The gut wall provides an effective barrier against nanoparticle uptake

Background: The omnipresence of nanoparticles (NPs) in numerous goods has led to a constant risk of exposure and inadvertent uptake for humans. This situation calls for thorough investigation of the consequences of NP intake. As the vast mucosa of the human gastrointestinal tract represents an attractive site of entry, we wanted to take a look on the fate that ingested NPs suffer in the gut. As a model to investigate NP uptake we used the isolated perfused rat small intestine. Differently sized fluorescent latex particles were used as exemplary anthropogenic NPs. Results: The particles were administered as bolus into the isolated intestine, and samples from the luminal, vascular and lymphatic compartments were collected over time. NP amounts in the different fluids were determined by fluorescence measurements. No particles could be detected in the vascular and lymphatic system. By contrast a major amount of NPs was found in luminal samples. Yet, a substantial share of particles could not be recovered in the fluid fractions, indicating a sink function of the intestinal tissue for NPs. A histological examination of the gut revealed that virtually no particles adhered to the epithelium or resided in the tissue, the bulk of particles seemed to be trapped in the mucus lining the gut tube.

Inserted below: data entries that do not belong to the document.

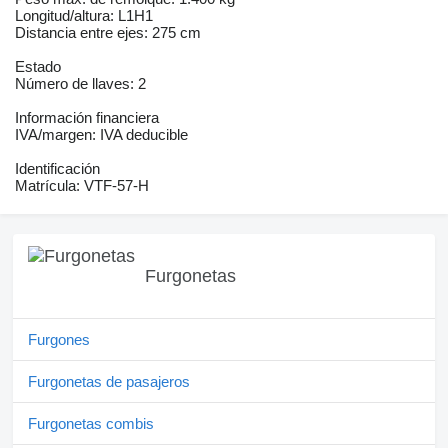
Longitud/altura: L1H1
Distancia entre ejes: 275 cm
Estado
Número de llaves: 2
Información financiera
IVA/margen: IVA deducible
Identificación
Matrícula: VTF-57-H
Furgonetas
Furgones
Furgonetas de pasajeros
Furgonetas combis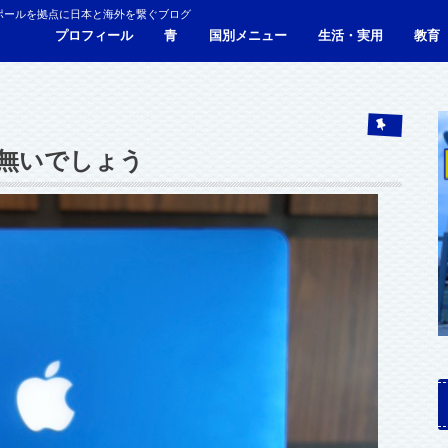
ポールを拠点に日本と海外を繋ぐブログ
プロフィール
青
国別メニュー
生活・実用
教育
青い財布の物語
人生青色（Webサイト）
シンガポール
マレーシア
カンボジア
タイ
フィリピン
ブラジル
ベトナム
香港
日本
サービス・施設
ビザ
海外生活・海外移住
ジョホールバルのホテ
観光
食事・レストラン
青色旅ノウハウ
コミ
海外
無いでしょう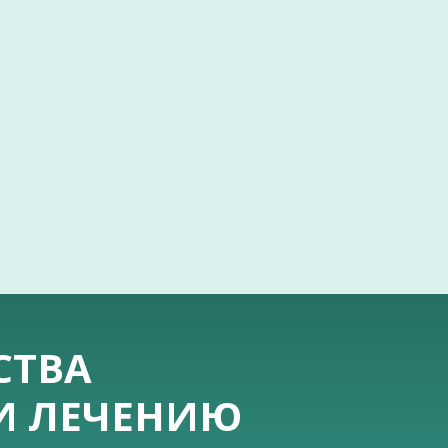
СТВА
 И ЛЕЧЕНИЮ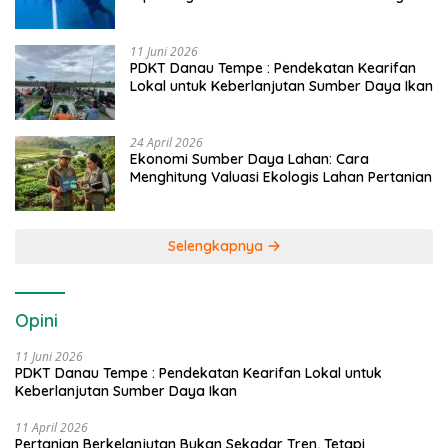
Caddi
11 Juni 2026
PDKT Danau Tempe : Pendekatan Kearifan
Lokal untuk Keberlanjutan Sumber Daya Ikan
24 April 2026
Ekonomi Sumber Daya Lahan: Cara
Menghitung Valuasi Ekologis Lahan Pertanian
Selengkapnya
Opini
11 Juni 2026
PDKT Danau Tempe : Pendekatan Kearifan Lokal untuk
Keberlanjutan Sumber Daya Ikan
11 April 2026
Pertanian Berkelanjutan Bukan Sekadar Tren, Tetapi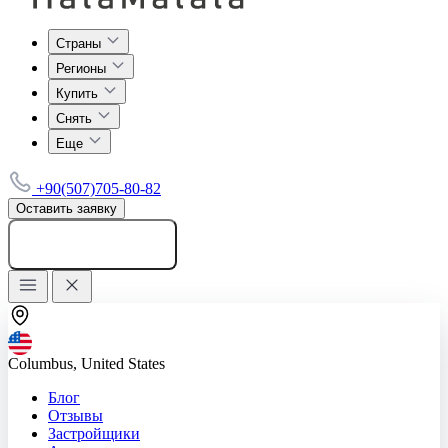
Страны
Регионы
Купить
Снять
Еще
+90(507)705-80-82
Оставить заявку
Добавить объявление
Columbus, United States
Блог
Отзывы
Застройщики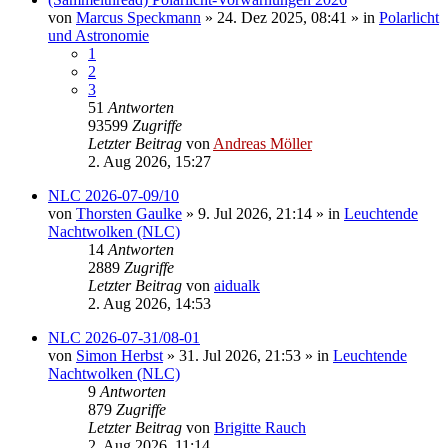
von
Marcus Speckmann
»
24. Dez 2025, 08:41
» in
Polarlicht
und Astronomie
1
2
3
51
Antworten
93599
Zugriffe
Letzter Beitrag
von
Andreas Möller
2. Aug 2026, 15:27
NLC 2026-07-09/10
von
Thorsten Gaulke
»
9. Jul 2026, 21:14
» in
Leuchtende
Nachtwolken (NLC)
14
Antworten
2889
Zugriffe
Letzter Beitrag
von
aidualk
2. Aug 2026, 14:53
NLC 2026-07-31/08-01
von
Simon Herbst
»
31. Jul 2026, 21:53
» in
Leuchtende
Nachtwolken (NLC)
9
Antworten
879
Zugriffe
Letzter Beitrag
von
Brigitte Rauch
2. Aug 2026, 11:14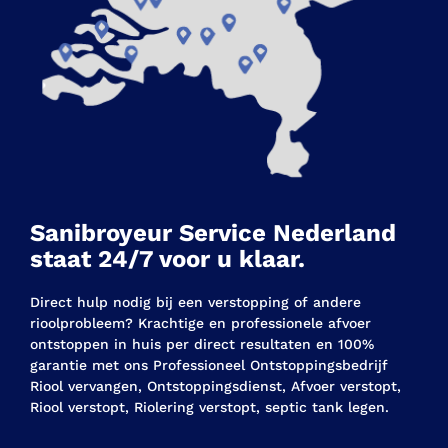
Sanibroyeur Service Nederland
staat 24/7 voor u klaar.
Direct hulp nodig bij een verstopping of andere
rioolprobleem? Krachtige en professionele afvoer
ontstoppen in huis per direct resultaten en 100%
garantie met ons Professioneel Ontstoppingsbedrijf
Riool vervangen, Ontstoppingsdienst, Afvoer verstopt,
Riool verstopt, Riolering verstopt, septic tank legen.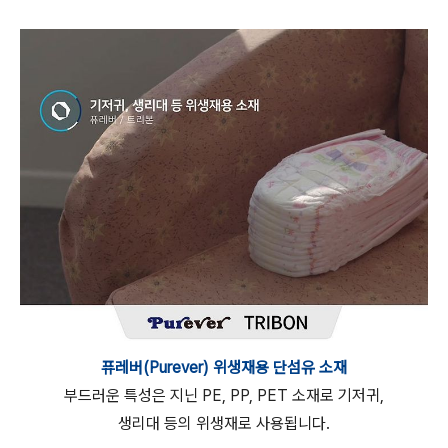
퓨레버(Purever)
위생재용 단섬유 소재
부드러운 특성은 지닌 PE, PP, PET 소재로 기저귀,
생리대 등의 위생재로 사용됩니다.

When this mucus was dissolved and removed from the gut almost the entire amount of particles missing could be recovered: over 95% of the given NPs were present in the two fractions, the luminal samples and the dissolved mucus. To foster NP uptake via an extended interaction time with the epithelium, the intestinal peristalsis was decelerated and the duration of the experiment was prolonged. Even under those conditions, no particle fluorescence was detected in the vascular and lymphatic samples.